Excitados e felizes por conta de um presidente que atende sua pauta antidemocrática e violenta, um naco de seus seguidores mais fiéis acaba também por ignorar que o seu líder, eleito prometendo uma política sem tom-lá-da-cá, alugou a ala fisiológica do Congresso Nacional para fugir do impeachment e pavimentar sua reeleição.
Fomentar a impressão de batalha constante contra o mal é fundamental para que a base do bolsonarismo, que esteve com o presidente desde que ele perdeu a guelras e saiu da água, mantenha-se coesa e orientada a ficar firme com ele.

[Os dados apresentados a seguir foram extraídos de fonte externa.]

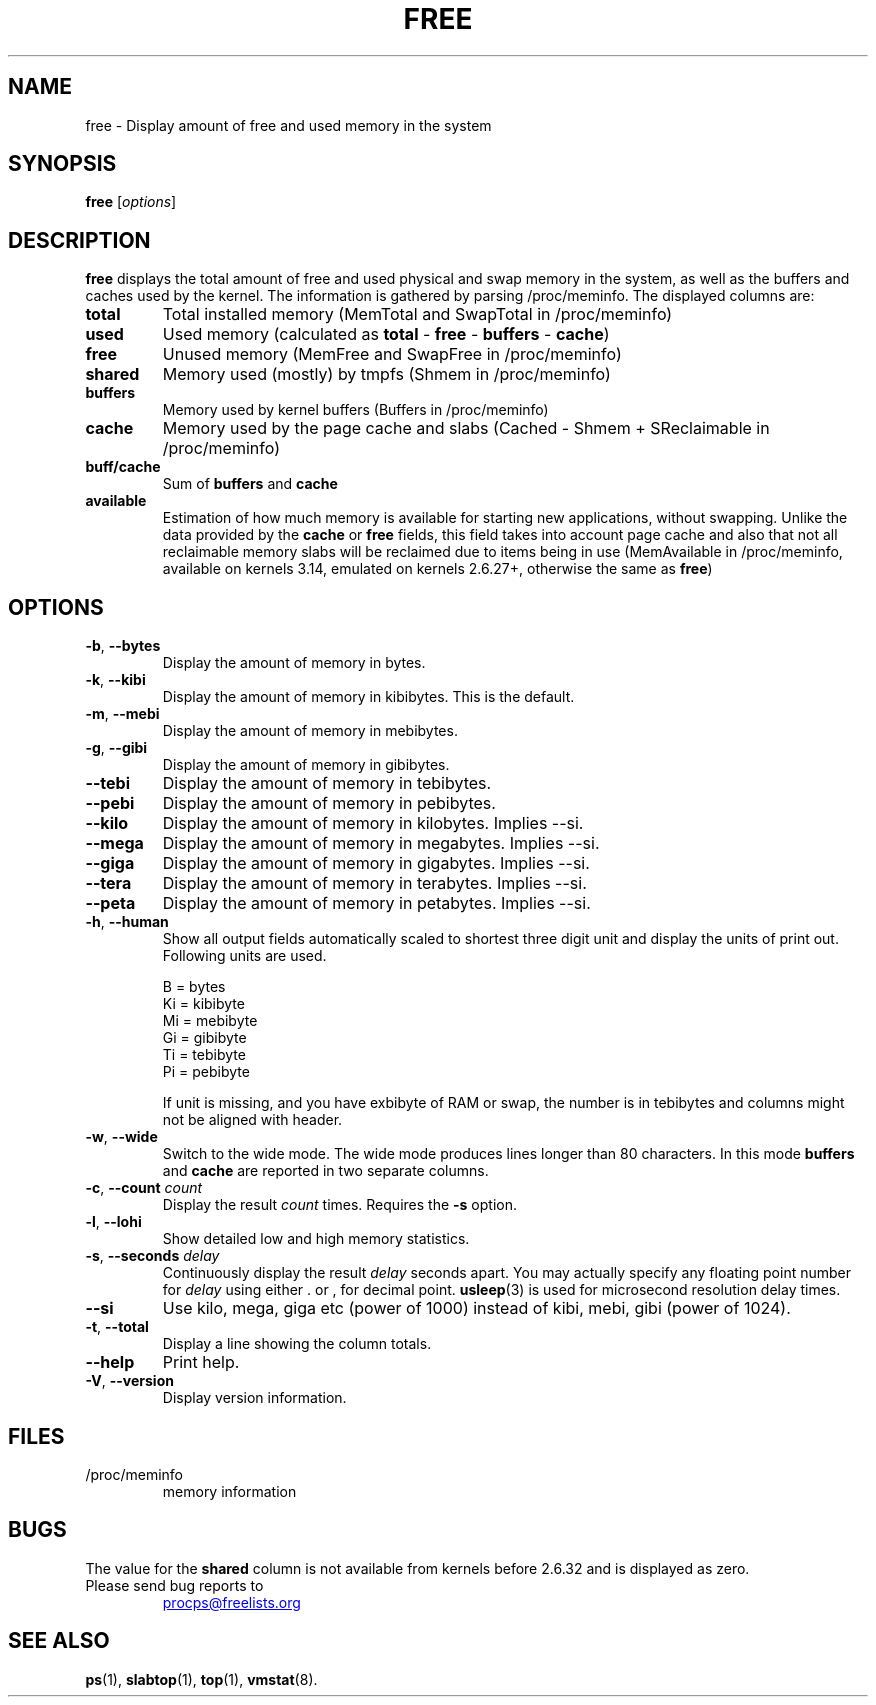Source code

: .\"             -*-Nroff-*-
.\"  This page Copyright (C) 1993 Matt Welsh, mdw@sunsite.unc.edu.
.\"  Long options where added at April 15th, 2011.
.\"  Freely distributable under the terms of the GPL
.TH FREE 1 "2018-05-31" "procps-ng" "User Commands"
.SH NAME
free \- Display amount of free and used memory in the system
.SH SYNOPSIS
.B free
.RI [ options ]
.SH DESCRIPTION
.B free
displays the total amount of free and used physical and swap memory in the
system, as well as the buffers and caches used by the kernel. The
information is gathered by parsing /proc/meminfo. The displayed
columns are:
.TP
\fBtotal\fR
Total installed memory (MemTotal and SwapTotal in /proc/meminfo)
.TP
\fBused\fR
Used memory (calculated as \fBtotal\fR - \fBfree\fR - \fBbuffers\fR - \fBcache\fR)
.TP
\fBfree\fR
Unused memory (MemFree and SwapFree in /proc/meminfo)
.TP
\fBshared\fR
Memory used (mostly) by tmpfs (Shmem in /proc/meminfo)
.TP
\fBbuffers\fR
Memory used by kernel buffers (Buffers in /proc/meminfo)
.TP
\fBcache\fR
Memory used by the page cache and slabs (Cached - Shmem + SReclaimable in /proc/meminfo)
.TP
\fBbuff/cache\fR
Sum of \fBbuffers\fR and \fBcache\fR
.TP
\fBavailable\fR
Estimation of how much memory is available for starting
new applications, without swapping. Unlike the data
provided by the \fBcache\fR or \fBfree\fR fields,
this field takes into account page cache and also that
not all reclaimable memory slabs will be reclaimed
due to items being in use (MemAvailable in /proc/meminfo, available on
kernels 3.14, emulated on kernels 2.6.27+, otherwise the same as \fBfree\fR)
.SH OPTIONS
.TP
\fB\-b\fR, \fB\-\-bytes\fR
Display the amount of memory in bytes.
.TP
\fB\-k\fR, \fB\-\-kibi\fR
Display the amount of memory in kibibytes.  This is the default.
.TP
\fB\-m\fR, \fB\-\-mebi\fR
Display the amount of memory in mebibytes.
.TP
\fB\-g\fR, \fB\-\-gibi\fR
Display the amount of memory in gibibytes.
.TP
\fB\-\-tebi\fR
Display the amount of memory in tebibytes.
.TP
\fB\-\-pebi\fR
Display the amount of memory in pebibytes.
.TP
\fB\-\-kilo\fR
Display the amount of memory in kilobytes. Implies --si.
.TP
\fB\-\-mega\fR
Display the amount of memory in megabytes. Implies --si.
.TP
\fB\-\-giga\fR
Display the amount of memory in gigabytes. Implies --si.
.TP
\fB\-\-tera\fR
Display the amount of memory in terabytes. Implies --si.
.TP
\fB\-\-peta\fR
Display the amount of memory in petabytes. Implies --si.
.TP
\fB\-h\fR, \fB\-\-human\fP
Show all output fields automatically scaled to shortest three digit unit and
display the units of print out.  Following units are used.
.sp
.nf
  B = bytes
  Ki = kibibyte
  Mi = mebibyte
  Gi = gibibyte
  Ti = tebibyte
  Pi = pebibyte
.fi
.sp
If unit is missing, and you have exbibyte of RAM or swap, the number is in
tebibytes and columns might not be aligned with header.
.TP
\fB\-w\fR, \fB\-\-wide\fR
Switch to the wide mode. The wide mode produces lines longer
than 80 characters. In this mode \fBbuffers\fR and \fBcache\fR
are reported in two separate columns.
.TP
\fB\-c\fR, \fB\-\-count\fR \fIcount\fR
Display the result
.I count
times.  Requires the
.B \-s
option.
.TP
\fB\-l\fR, \fB\-\-lohi\fR
Show detailed low and high memory statistics.
.TP
\fB\-s\fR, \fB\-\-seconds\fR \fIdelay\fR
Continuously display the result \fIdelay\fR  seconds
apart.  You may actually specify any floating point number for
\fIdelay\fR using either . or , for decimal point.
.BR usleep (3)
is used for microsecond resolution delay times.
.TP
\fB\-\-si\fR
Use kilo, mega, giga etc (power of 1000) instead of kibi, mebi, gibi (power
of 1024).
.TP
\fB\-t\fR, \fB\-\-total\fR
Display a line showing the column totals.
.TP
\fB\-\-help\fR
Print help.
.TP
\fB\-V\fR, \fB\-\-version\fR
Display version information.
.PD
.SH FILES
.TP
/proc/meminfo
memory information
.PD
.SH BUGS
The value for the \fBshared\fR column is not available from kernels before
2.6.32 and is displayed as zero.
.TP
Please send bug reports to
.UR procps@freelists.org
.UE
.SH "SEE ALSO"
.BR ps (1),
.BR slabtop (1),
.BR top "(1),
.BR vmstat (8).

Como lemingues suicidas.
Em 2019, Bolsonaro promoveu um vídeo de cunho sexual e depois elevou "golden shower" à categoria de polêmica nacional, afirmando que aquilo era a prova da baixaria do carnaval.
Com isso, alegrou uma parte dos eleitores radicais, renovando as promessas de apoio. Jogou fumaça naquilo que é impopular em seu governo, disfarçando a letargia em áreas importantes. E conseguiu avançar um pouco na disputa simbólica de sua pauta ultraconservadora.
Dois anos depois, aqui vamos nós de novo.
Em tempo: Bolsonaro montado num jet ski tornou-se uma das imagens icônicas do negacionismo presidencial após ele ter feito isso, no dia 9 de maio do ano passado, quando o país atingiu seus primeiros 10 mil óbitos por covid. Queria passar a imagem de normalidade para forçar a população a voltar às ruas. Acabou transmitindo que, em 9 de maio, não estava nem aí para as mortes. E que, neste 15 de fevereiro, continua não se importando.